7. Identify the bias : Suppose Ahmedabad Mirror (AM) designs a survey to estimate the proportion of the city’s adult residents who favor the legalization of drinking. Accordingly, it takes a list of the 1000 Amdavadis who have subscribed to this paper the longest, and sends each of them a questionnaire that asks “Do you think it is a good idea to legalize drinking in Ahmedabad, which will eventually broaden the tax base and hence contribute money to education and other critical infrastructure needs ?” After analysing results from the 50 people who respond, they report that 95% of Amdavadis are against legalization of drinking. Identify the bias that results from

a) Undercoverage : those who do not subscribe to AM or are recent subscribers were left out; thus a large chunk of the Ahmedabad population was not even considered.b) Sampling design : this is essentially a volunteer/convenience sample NOT a simple random sample of the city’s adult residents.c) Nonresponse : out of 1000 sampled subjects, only 50 responded i.e 950 did not respond. Maybe, those who felt strongly about the issue (of legalization of drinking) only responded.d) Response : question is somewhat convoluted and hence could have influenced the responses; it is quite likely that some of the negative responses were because a positive response would have been socially unacceptable.

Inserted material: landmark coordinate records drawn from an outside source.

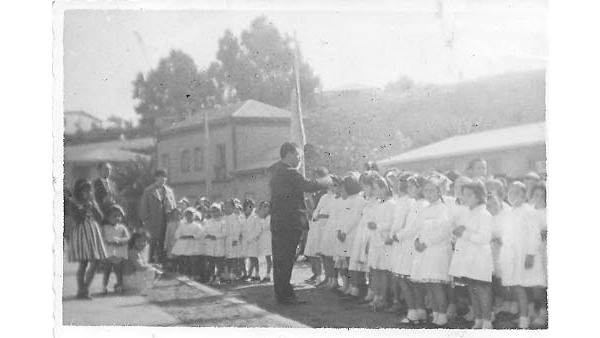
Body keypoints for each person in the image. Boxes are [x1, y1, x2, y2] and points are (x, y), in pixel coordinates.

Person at [269, 142, 331, 305]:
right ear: (289, 154)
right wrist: (327, 180)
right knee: (286, 260)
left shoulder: (277, 170)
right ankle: (285, 295)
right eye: (298, 155)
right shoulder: (288, 171)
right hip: (289, 223)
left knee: (281, 260)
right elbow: (308, 185)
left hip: (280, 223)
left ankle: (283, 293)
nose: (299, 159)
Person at [498, 181, 546, 329]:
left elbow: (534, 235)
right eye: (510, 192)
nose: (513, 195)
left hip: (526, 254)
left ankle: (538, 315)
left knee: (533, 287)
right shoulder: (508, 212)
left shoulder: (529, 211)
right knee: (518, 287)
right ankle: (524, 318)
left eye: (517, 192)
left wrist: (530, 254)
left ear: (525, 195)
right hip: (513, 256)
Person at [449, 180, 494, 329]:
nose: (465, 198)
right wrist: (457, 233)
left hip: (480, 257)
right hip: (468, 257)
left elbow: (484, 238)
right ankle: (478, 319)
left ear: (479, 196)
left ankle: (487, 322)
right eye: (464, 195)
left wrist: (465, 233)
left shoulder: (485, 214)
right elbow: (461, 231)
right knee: (472, 289)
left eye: (469, 195)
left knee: (482, 289)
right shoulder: (466, 213)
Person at [410, 175, 453, 327]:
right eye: (426, 190)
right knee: (428, 284)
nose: (428, 193)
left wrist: (426, 243)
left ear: (439, 191)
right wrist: (416, 240)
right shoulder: (424, 209)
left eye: (432, 190)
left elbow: (444, 231)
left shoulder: (444, 209)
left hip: (437, 251)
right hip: (425, 252)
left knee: (436, 284)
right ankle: (435, 312)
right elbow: (416, 228)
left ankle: (442, 315)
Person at [66, 178, 107, 299]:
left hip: (93, 231)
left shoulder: (92, 202)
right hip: (81, 233)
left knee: (96, 261)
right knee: (83, 263)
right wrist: (85, 207)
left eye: (90, 190)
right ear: (79, 191)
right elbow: (78, 219)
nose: (88, 193)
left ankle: (85, 288)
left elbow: (100, 218)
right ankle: (81, 291)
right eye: (85, 190)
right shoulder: (73, 202)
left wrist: (93, 205)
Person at [366, 173, 397, 311]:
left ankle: (384, 298)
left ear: (384, 189)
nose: (375, 192)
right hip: (375, 240)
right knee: (376, 269)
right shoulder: (378, 204)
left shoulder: (391, 204)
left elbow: (391, 223)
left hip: (385, 241)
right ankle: (377, 296)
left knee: (384, 271)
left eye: (377, 189)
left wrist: (377, 226)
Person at [334, 173, 367, 297]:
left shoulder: (359, 200)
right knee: (346, 262)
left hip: (353, 234)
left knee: (353, 262)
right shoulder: (348, 200)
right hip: (344, 235)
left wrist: (345, 231)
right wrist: (339, 230)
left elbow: (355, 218)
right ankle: (348, 285)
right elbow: (341, 217)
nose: (342, 189)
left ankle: (356, 287)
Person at [139, 169, 176, 264]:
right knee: (151, 244)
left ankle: (163, 264)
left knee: (164, 244)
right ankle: (149, 263)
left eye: (164, 177)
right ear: (156, 178)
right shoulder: (149, 191)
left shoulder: (169, 191)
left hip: (166, 222)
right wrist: (146, 222)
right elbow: (144, 208)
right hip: (153, 223)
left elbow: (174, 206)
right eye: (160, 177)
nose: (163, 179)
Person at [100, 204, 131, 295]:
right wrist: (108, 241)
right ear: (108, 217)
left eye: (119, 216)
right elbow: (101, 238)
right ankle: (104, 286)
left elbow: (127, 238)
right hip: (108, 253)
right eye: (114, 216)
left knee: (118, 271)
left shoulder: (122, 228)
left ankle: (119, 286)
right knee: (107, 271)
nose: (117, 218)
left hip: (118, 252)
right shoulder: (104, 228)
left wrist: (120, 241)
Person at [171, 207, 205, 279]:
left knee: (192, 262)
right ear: (185, 216)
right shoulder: (182, 225)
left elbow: (201, 234)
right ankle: (185, 274)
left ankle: (193, 275)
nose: (188, 217)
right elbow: (176, 234)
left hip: (193, 246)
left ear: (193, 216)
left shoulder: (197, 225)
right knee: (184, 261)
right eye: (187, 215)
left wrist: (193, 236)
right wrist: (181, 236)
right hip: (183, 246)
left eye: (190, 215)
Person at [203, 203, 227, 284]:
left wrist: (215, 236)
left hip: (219, 245)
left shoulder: (223, 222)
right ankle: (210, 277)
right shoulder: (208, 222)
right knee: (210, 264)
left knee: (219, 263)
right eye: (213, 211)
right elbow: (204, 231)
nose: (215, 213)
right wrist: (208, 236)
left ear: (220, 212)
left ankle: (218, 278)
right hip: (210, 245)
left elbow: (224, 233)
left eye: (217, 211)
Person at [224, 199, 244, 282]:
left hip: (233, 240)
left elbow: (238, 228)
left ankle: (234, 275)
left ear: (233, 207)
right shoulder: (223, 217)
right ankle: (227, 274)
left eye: (230, 206)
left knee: (234, 258)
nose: (227, 208)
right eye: (226, 206)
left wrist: (235, 238)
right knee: (227, 258)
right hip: (225, 239)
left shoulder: (235, 217)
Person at [243, 202, 262, 282]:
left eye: (251, 207)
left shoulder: (255, 217)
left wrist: (251, 238)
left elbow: (258, 230)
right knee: (246, 257)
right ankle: (247, 274)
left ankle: (255, 274)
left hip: (253, 240)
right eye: (248, 206)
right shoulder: (242, 216)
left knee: (253, 257)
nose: (250, 208)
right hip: (244, 240)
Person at [257, 201, 273, 282]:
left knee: (269, 256)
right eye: (262, 207)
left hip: (269, 238)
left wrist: (262, 220)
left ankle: (268, 274)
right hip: (264, 238)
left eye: (266, 207)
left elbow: (267, 227)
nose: (264, 209)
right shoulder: (261, 218)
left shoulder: (269, 217)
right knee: (267, 256)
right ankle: (265, 274)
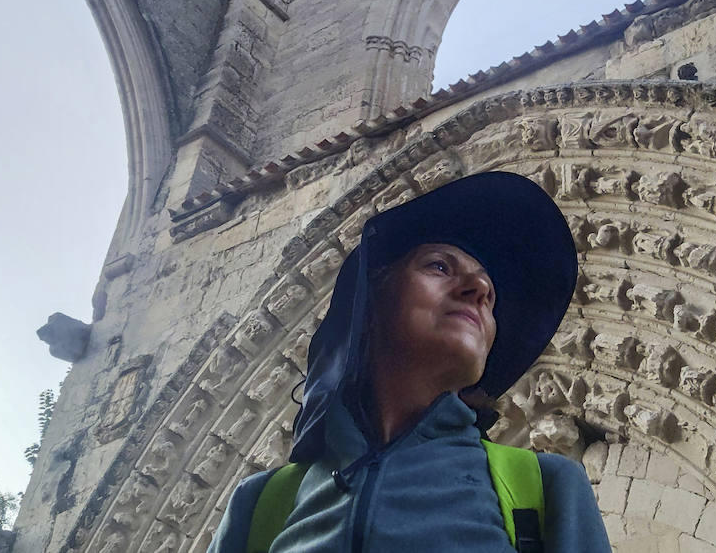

8. Stock markets and mental health : An internet survey of 545 Hong Kong residents suggested that close daily monitoring of volatile financial affairs may not be good for your mental health. Subjects who felt that their financial future was out of control had the poorest mental health whereas those who felt that their financial future was secure had the best mental health.

a) Identify the population of interest for this survey

All Hong Kong (HK) residents who monitor stock markets/volatile financial affairs on a daily basis.

b) Is this an experiment or an observational study ?

Observational study since it is based on responses from an internet survey.

c) Is there any possibility of bias in the survey results? Explain.

Yes, there are some possibilities of biases as follows :

Page 5: Problem Set 1 Sol

Sampling bias/undercoverage : this is a volunteer/convenience sample, NOT a random sample of HK residents. Moreover, the survey did not reach those HK residents who do not have access to the internet.

Non-response bias : since this is an internet survey, a large proportion of the population might not have responded (number of internet users in HK is far higher than 545 !). In fact, only those who felt strongly about this issue might have responded.

Response bias : the responses might have been affected by the manner/language of the question asked; there is also the possibility that some respondents may have lied about their financial condition and/or mental health (since both of these are sensitive issues).